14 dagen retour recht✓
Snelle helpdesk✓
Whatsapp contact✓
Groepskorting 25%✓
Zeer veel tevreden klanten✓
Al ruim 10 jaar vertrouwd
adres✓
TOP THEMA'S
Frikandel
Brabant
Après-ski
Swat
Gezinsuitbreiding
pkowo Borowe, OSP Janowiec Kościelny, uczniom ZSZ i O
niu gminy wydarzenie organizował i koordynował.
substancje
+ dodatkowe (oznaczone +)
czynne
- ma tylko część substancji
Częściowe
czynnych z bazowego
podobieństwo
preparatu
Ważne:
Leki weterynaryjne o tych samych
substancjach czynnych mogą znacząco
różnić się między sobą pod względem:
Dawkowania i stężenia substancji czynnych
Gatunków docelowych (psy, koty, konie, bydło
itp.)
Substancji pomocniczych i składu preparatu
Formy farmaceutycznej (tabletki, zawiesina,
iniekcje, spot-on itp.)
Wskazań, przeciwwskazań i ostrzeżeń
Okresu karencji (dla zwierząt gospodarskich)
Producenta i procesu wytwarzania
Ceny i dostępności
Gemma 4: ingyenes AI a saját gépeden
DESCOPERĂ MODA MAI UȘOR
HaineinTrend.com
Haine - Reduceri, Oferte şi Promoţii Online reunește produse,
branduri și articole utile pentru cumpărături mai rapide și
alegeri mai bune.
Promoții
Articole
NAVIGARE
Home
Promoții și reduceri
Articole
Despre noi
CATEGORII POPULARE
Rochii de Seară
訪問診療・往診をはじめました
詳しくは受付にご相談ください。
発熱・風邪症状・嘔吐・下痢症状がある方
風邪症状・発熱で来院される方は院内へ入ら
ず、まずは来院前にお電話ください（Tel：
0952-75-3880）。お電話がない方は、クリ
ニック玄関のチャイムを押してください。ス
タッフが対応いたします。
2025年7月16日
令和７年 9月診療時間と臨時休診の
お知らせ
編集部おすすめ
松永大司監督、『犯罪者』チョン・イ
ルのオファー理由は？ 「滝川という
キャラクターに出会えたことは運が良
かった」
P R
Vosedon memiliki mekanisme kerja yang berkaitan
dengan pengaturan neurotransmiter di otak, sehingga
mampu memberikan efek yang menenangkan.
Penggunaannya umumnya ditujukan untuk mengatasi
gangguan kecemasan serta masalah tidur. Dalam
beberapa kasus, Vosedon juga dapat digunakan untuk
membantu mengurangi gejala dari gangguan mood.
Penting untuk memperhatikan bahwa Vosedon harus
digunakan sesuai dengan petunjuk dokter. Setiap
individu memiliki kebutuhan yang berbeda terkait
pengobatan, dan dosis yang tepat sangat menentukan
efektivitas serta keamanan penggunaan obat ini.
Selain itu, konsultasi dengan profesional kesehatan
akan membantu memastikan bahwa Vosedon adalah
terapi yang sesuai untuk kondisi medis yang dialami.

- _Task instructions_
Retype everything in the material above exactly.

- _Written response_
14 dagen retour recht✓
Snelle helpdesk✓
Whatsapp contact✓
Groepskorting 25%✓
Zeer veel tevreden klanten✓
Al ruim 10 jaar vertrouwd
adres✓
TOP THEMA'S
Frikandel
Brabant
Après-ski
Swat
Gezinsuitbreiding
pkowo Borowe, OSP Janowiec Kościelny, uczniom ZSZ i O
niu gminy wydarzenie organizował i koordynował.
substancje
+ dodatkowe (oznaczone +)
czynne
- ma tylko część substancji
Częściowe
czynnych z bazowego
podobieństwo
preparatu
Ważne:
Leki weterynaryjne o tych samych
substancjach czynnych mogą znacząco
różnić się między sobą pod względem:
Dawkowania i stężenia substancji czynnych
Gatunków docelowych (psy, koty, konie, bydło
itp.)
Substancji pomocniczych i składu preparatu
Formy farmaceutycznej (tabletki, zawiesina,
iniekcje, spot-on itp.)
Wskazań, przeciwwskazań i ostrzeżeń
Okresu karencji (dla zwierząt gospodarskich)
Producenta i procesu wytwarzania
Ceny i dostępności
Gemma 4: ingyenes AI a saját gépeden
DESCOPERĂ MODA MAI UȘOR
HaineinTrend.com
Haine - Reduceri, Oferte şi Promoţii Online reunește produse,
branduri și articole utile pentru cumpărături mai rapide și
alegeri mai bune.
Promoții
Articole
NAVIGARE
Home
Promoții și reduceri
Articole
Despre noi
CATEGORII POPULARE
Rochii de Seară
訪問診療・往診をはじめました
詳しくは受付にご相談ください。
発熱・風邪症状・嘔吐・下痢症状がある方
風邪症状・発熱で来院される方は院内へ入ら
ず、まずは来院前にお電話ください（Tel：
0952-75-3880）。お電話がない方は、クリ
ニック玄関のチャイムを押してください。ス
タッフが対応いたします。
2025年7月16日
令和７年 9月診療時間と臨時休診の
お知らせ
編集部おすすめ
松永大司監督、『犯罪者』チョン・イ
ルのオファー理由は？ 「滝川という
キャラクターに出会えたことは運が良
かった」
P R
Vosedon memiliki mekanisme kerja yang berkaitan
dengan pengaturan neurotransmiter di otak, sehingga
mampu memberikan efek yang menenangkan.
Penggunaannya umumnya ditujukan untuk mengatasi
gangguan kecemasan serta masalah tidur. Dalam
beberapa kasus, Vosedon juga dapat digunakan untuk
membantu mengurangi gejala dari gangguan mood.
Penting untuk memperhatikan bahwa Vosedon harus
digunakan sesuai dengan petunjuk dokter. Setiap
individu memiliki kebutuhan yang berbeda terkait
pengobatan, dan dosis yang tepat sangat menentukan
efektivitas serta keamanan penggunaan obat ini.
Selain itu, konsultasi dengan profesional kesehatan
akan membantu memastikan bahwa Vosedon adalah
terapi yang sesuai untuk kondisi medis yang dialami.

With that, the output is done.